Table Mountain. Photo: Gilbert Sopakuwa (used under Creative Commons license)

Indigenous communities in South Africa have taken to the streets in Cape Town, South Africa, to protest retail behemoth Amazon’s plans to build a sprawling new headquarters at the foot of Table Mountain, at the confluence of Liesbeek and Black Rivers.

The company will be the main tenant in a 150,000 square meter mixed-use development owned by Liesbeek Leisure Properties Trust on the site of the former River Club golf course that was approved by the government of the Western Cape in April. Construction on the R4.6 billion ($308 million) project started right away and is expected to take two years.

Opposition is led by activists from the Khoi and San indigenous communities who have held prayers at the site, organized marches and sued the city to stop the project. The Khoi consider the site to be their birthplace and therefore a sacred site.

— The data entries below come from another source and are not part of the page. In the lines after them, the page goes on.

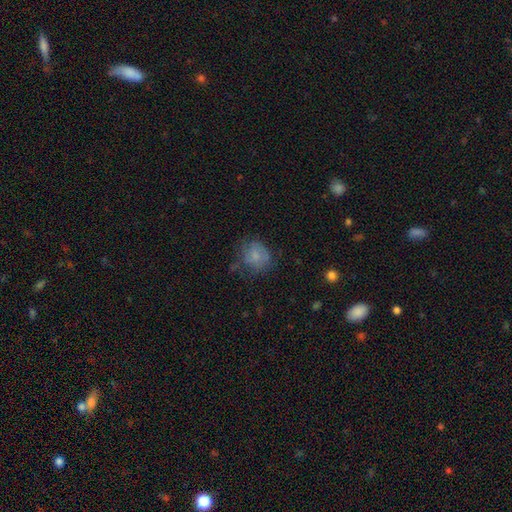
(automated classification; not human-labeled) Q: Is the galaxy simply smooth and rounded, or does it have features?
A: smooth — 67%.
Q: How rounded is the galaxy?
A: round — 74%.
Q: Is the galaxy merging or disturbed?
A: none — 55%.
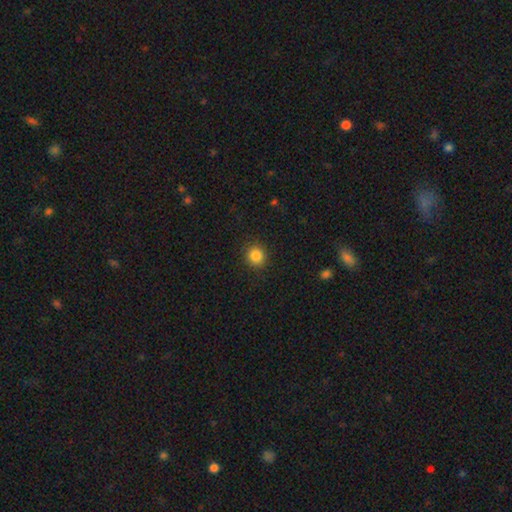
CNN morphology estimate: Overall: smooth (85%). How rounded: round (89%). Merging: none (90%).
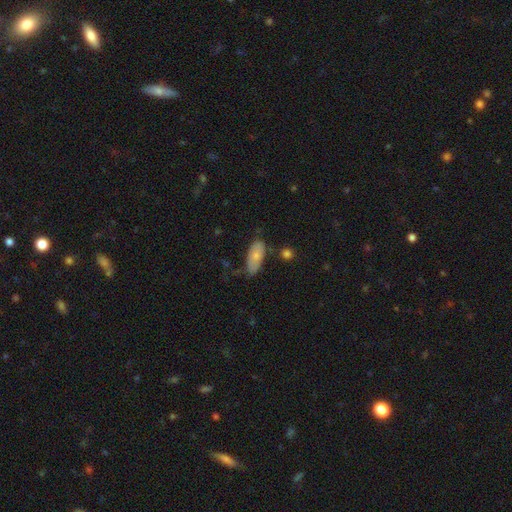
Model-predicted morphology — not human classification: Overall: smooth (74%). How rounded: in between (86%). Merging: none (60%; minor disturbance 29%).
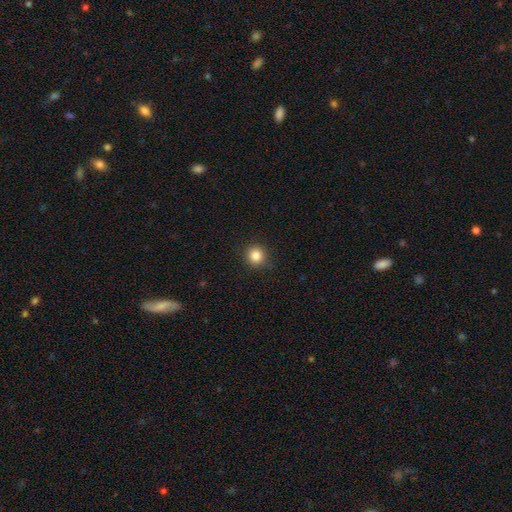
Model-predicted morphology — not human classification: This appears to be a smooth galaxy with no disk features (84%) that is round (93%). Merging: none (90%).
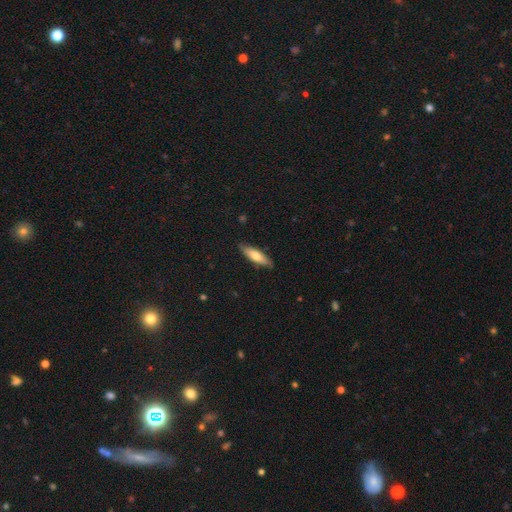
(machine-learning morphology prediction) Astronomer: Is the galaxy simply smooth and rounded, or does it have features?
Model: smooth — 70%.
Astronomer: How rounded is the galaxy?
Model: cigar-shaped — 56% (runner-up: in between, 43%).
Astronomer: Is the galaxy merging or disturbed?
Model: none — 84%.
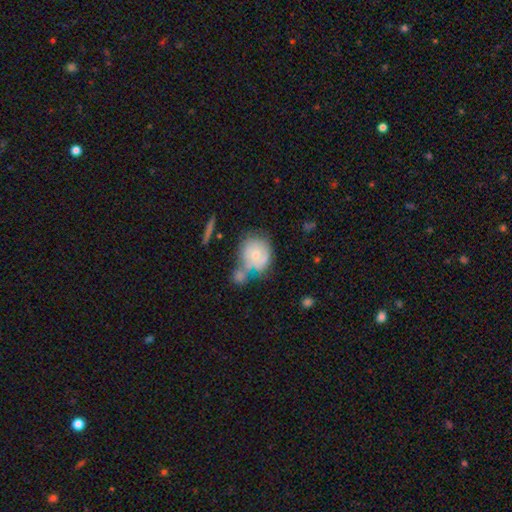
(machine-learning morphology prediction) smooth 53%, featured or disk 39%, star or artifact 8%. Down the decision tree: how rounded — round (71%); merging — merger (36%).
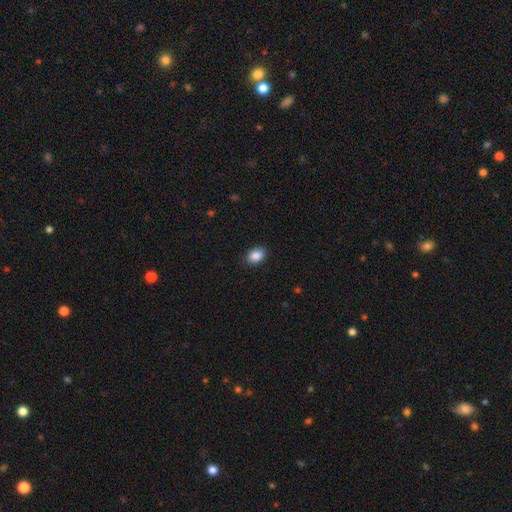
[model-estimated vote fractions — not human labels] smooth 88%, star or artifact 8%, featured or disk 4%. Down the decision tree: how rounded — in between (79%); merging — none (88%).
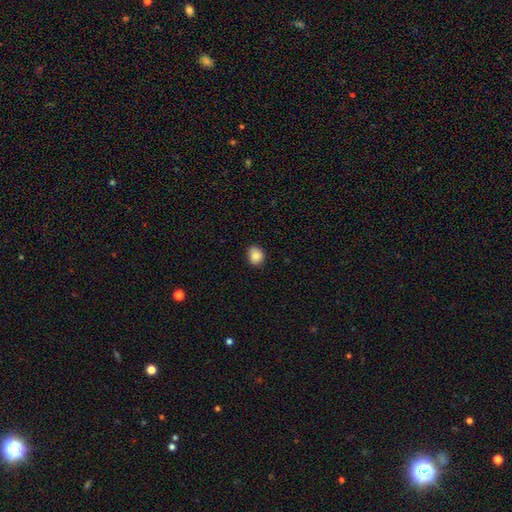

It is also the site of the first battle the Khoi had with European colonizers over 600 years ago, in 1510.

“Would Jeff Bezos go into a Native American territory and decide to completely devastate its most sacred terrain to put up an Amazon headquarters?” Tauriq Jenkins, the high commissioner for the Goringhaicona Khoi-Khoin Indigenous Traditional Council, asked the Wall Street Journal. “It makes a Disneyland of our heritage.”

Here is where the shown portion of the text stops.